▸ Texte fourni
---
Trois petits patrons de livres
Par tcrxt le lundi 13 juin 2016, 07:00 - Revue de presse - Lien permanent
Mise en bouche
Le décès de Maurice Sinet (Siné) le remémore : gribouilleurs, chroniqueurs, metteur en mots, fournisseur de matière à imprimer, ne vont pas loin sans le génie, la fibre, la débrouille, du patron de presse. C’est ainsi. Georget Bernier (Professeur Choron) a su galvaniser, proposer une vision, une forme, recruter, haranguer, mais aussi payer des factures, trouver du blé, soudoyer les imprimeurs, arnaquer la TVA, gérer des gros sous, même quand il n’y en avait pas.
La presse aujourd‘hui en France est subventionnée à fond les ballons, achetée par les magnats et l’état non pour garantir son indépendance, mais sa docilité, et avoir un fort pouvoir sur « l’opinion public ». C’est dans un réservoir de confiance que les banquiers investissent pour mieux placer les produits de leurs copains. Pour s‘extirper de cette grande tromperie, il faut éditer à côté, mordre la terre, crever, et connaître (rarement) de quoi payer les pâtes des années après, à l’image de Ferraille magazine des Requins Marteaux, ou de Lapin, de L’Association, qui ont vecu dans des conditions chaotiques, mais sont devenu par la suite la matrice d’une partie des bédés d’aujourd’hui. Expérimentations.
Des expérimentations, en voilà trois.
---
▸ Consigne
Recopiez le passage du texte sur les patrons de presse en commençant par "La presse aujourd‘hui" et en allant jusqu'à "bédés d’aujourd’hui. Expérimentations.", mais changez "banquiers" en "financiers".

▸ Section des données
---
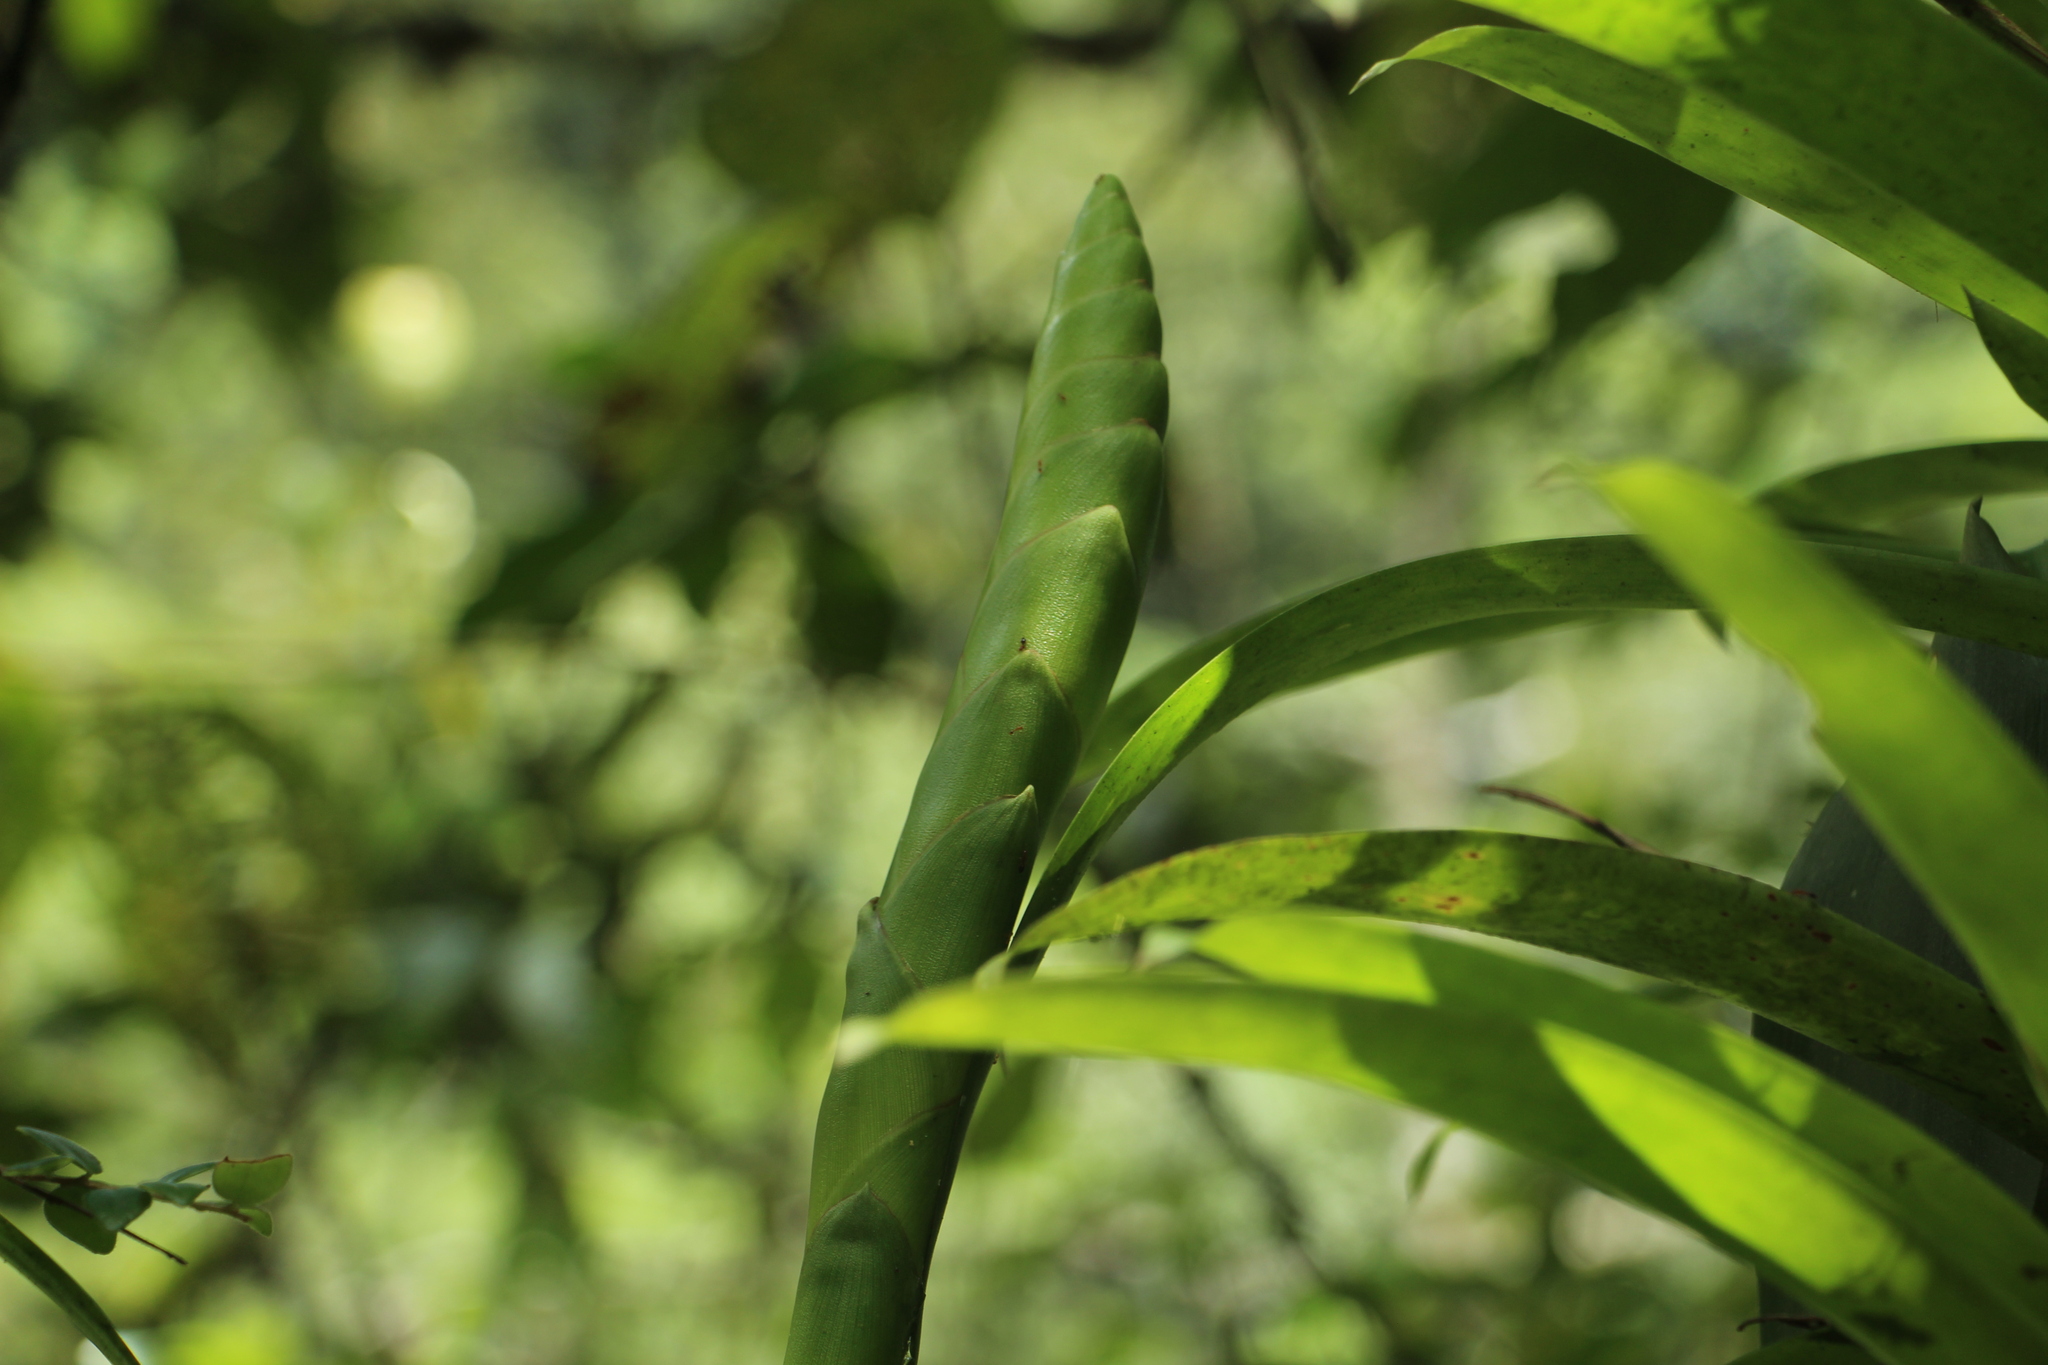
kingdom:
---
▸ Travail réalisé
La presse aujourd‘hui en France est subventionnée à fond les ballons, achetée par les magnats et l’état non pour garantir son indépendance, mais sa docilité, et avoir un fort pouvoir sur « l’opinion public ». C’est dans un réservoir de confiance que les financiers investissent pour mieux placer les produits de leurs copains. Pour s‘extirper de cette grande tromperie, il faut éditer à côté, mordre la terre, crever, et connaître (rarement) de quoi payer les pâtes des années après, à l’image de Ferraille magazine des Requins Marteaux, ou de Lapin, de L’Association, qui ont vecu dans des conditions chaotiques, mais sont devenu par la suite la matrice d’une partie des bédés d’aujourd’hui. Expérimentations.